Mit wacher Sorge, dem Alter und der Entwicklungsstufe der einzelnen
entsprechend, müssen die rechte Absicht und der freie Wille der Kandidaten,
ihre geistliche, moralische und intellektuelle Eignung, die erforderliche
physische und seelische Gesundheit geprüft werden; dabei müssen auch von der
Familie eventuell ererbte Anlagen beachtet werden.
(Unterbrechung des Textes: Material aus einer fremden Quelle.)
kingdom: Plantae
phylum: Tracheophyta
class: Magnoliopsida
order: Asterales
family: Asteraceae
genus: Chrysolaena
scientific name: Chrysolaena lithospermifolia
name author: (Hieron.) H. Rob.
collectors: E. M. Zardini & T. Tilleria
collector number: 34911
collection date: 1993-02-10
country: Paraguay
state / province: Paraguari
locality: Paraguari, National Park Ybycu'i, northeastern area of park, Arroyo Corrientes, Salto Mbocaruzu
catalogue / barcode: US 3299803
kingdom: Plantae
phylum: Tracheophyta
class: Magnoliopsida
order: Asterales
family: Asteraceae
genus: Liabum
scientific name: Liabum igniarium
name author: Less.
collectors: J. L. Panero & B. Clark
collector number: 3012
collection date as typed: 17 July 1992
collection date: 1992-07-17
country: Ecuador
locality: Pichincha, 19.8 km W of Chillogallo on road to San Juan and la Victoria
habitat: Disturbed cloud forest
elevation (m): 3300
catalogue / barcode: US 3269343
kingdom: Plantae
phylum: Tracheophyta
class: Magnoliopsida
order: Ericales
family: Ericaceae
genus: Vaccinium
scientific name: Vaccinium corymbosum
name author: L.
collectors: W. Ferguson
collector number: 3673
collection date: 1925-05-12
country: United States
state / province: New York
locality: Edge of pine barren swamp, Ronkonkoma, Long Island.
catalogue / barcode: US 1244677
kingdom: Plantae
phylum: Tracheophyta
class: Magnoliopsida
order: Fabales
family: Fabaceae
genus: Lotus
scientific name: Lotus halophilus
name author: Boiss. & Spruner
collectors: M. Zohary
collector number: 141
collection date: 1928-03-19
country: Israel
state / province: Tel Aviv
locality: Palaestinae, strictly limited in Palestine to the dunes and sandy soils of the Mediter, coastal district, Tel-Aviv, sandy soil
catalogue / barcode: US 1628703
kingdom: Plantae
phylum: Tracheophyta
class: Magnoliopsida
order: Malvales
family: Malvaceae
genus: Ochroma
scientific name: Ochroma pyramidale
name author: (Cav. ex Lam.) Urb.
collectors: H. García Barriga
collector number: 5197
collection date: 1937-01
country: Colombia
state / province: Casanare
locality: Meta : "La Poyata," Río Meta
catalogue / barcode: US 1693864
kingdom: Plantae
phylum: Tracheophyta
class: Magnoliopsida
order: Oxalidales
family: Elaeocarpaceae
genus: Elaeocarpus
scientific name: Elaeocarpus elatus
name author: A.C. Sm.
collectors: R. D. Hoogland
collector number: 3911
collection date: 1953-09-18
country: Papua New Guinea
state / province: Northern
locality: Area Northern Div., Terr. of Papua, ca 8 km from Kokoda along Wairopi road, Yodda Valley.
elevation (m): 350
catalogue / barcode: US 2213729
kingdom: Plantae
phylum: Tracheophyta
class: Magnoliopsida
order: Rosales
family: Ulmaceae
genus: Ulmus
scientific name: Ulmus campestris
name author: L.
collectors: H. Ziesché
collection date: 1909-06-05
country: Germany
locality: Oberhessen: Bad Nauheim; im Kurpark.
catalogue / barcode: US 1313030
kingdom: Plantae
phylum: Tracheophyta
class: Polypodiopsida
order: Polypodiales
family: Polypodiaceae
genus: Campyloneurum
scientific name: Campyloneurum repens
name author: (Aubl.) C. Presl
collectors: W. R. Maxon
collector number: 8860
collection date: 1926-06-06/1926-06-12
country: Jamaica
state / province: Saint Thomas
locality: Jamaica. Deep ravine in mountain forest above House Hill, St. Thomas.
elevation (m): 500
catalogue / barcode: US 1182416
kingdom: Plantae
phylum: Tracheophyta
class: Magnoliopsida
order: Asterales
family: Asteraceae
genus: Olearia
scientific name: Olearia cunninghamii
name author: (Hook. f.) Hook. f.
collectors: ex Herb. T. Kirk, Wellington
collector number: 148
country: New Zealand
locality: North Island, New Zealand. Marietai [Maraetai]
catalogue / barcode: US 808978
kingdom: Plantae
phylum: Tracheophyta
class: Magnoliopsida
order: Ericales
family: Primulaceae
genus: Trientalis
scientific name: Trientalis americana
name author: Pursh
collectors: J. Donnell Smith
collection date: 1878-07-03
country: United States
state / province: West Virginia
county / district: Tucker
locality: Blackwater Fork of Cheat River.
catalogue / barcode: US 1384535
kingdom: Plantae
Auch soll man sich über die
Fähigkeit der Kandidaten, die Lasten des Priesteramtes zu tragen und die
pastoralen Aufgaben zu erfüllen, ein Urteil bilden10. Bei der Auslese und Prüfung der Kandidaten soll man mit
der nötigen geistigen Festigkeit vorgehen, auch dann, wenn Priestermangel zu
beklagen ist11. Gott läßt es ja seiner
Kirche nicht an Dienern fehlen, wenn man die fähigen auswählt, die nicht
geeigneten aber rechtzeitig in väterlicher Weise anderen Berufen zuführt und
ihnen dazu verhilft, daß sie sich im Bewußtsein ihrer christlichen Berufung mit
Eifer dem Laienapostolat widmen.
7.
Wo die einzelnen Diözesen nicht in der Lage sind, ein eigenes Seminar
entsprechend einzurichten, soll man gemeinsame Seminarien für mehrere Diözesen,
für eine ganze Region oder Nation gründen und fördern, damit die gründliche
Ausbildung der Alumnen, die hierin oberstes Gesetz sein muß, wirksamer
gewährleistet wird. Die Leitung solcher regionaler oder nationaler Seminarien
soll sich nach Statuten richten, die von den beteiligten Bischöfen12 aufgestellt und vom Heiligen Stuhl approbiert sind. In
Seminarien, in denen eine große Zahl von Alumnen zusammenlebt, soll man die
Alumnen in passender Weise in kleinere Gruppen aufteilen, um so die Ausbildung
der einzelnen persönlicher gestalten zu können; die Einheit der Leitung und
wissenschaftlichen Ausbildung soll aber erhalten bleiben.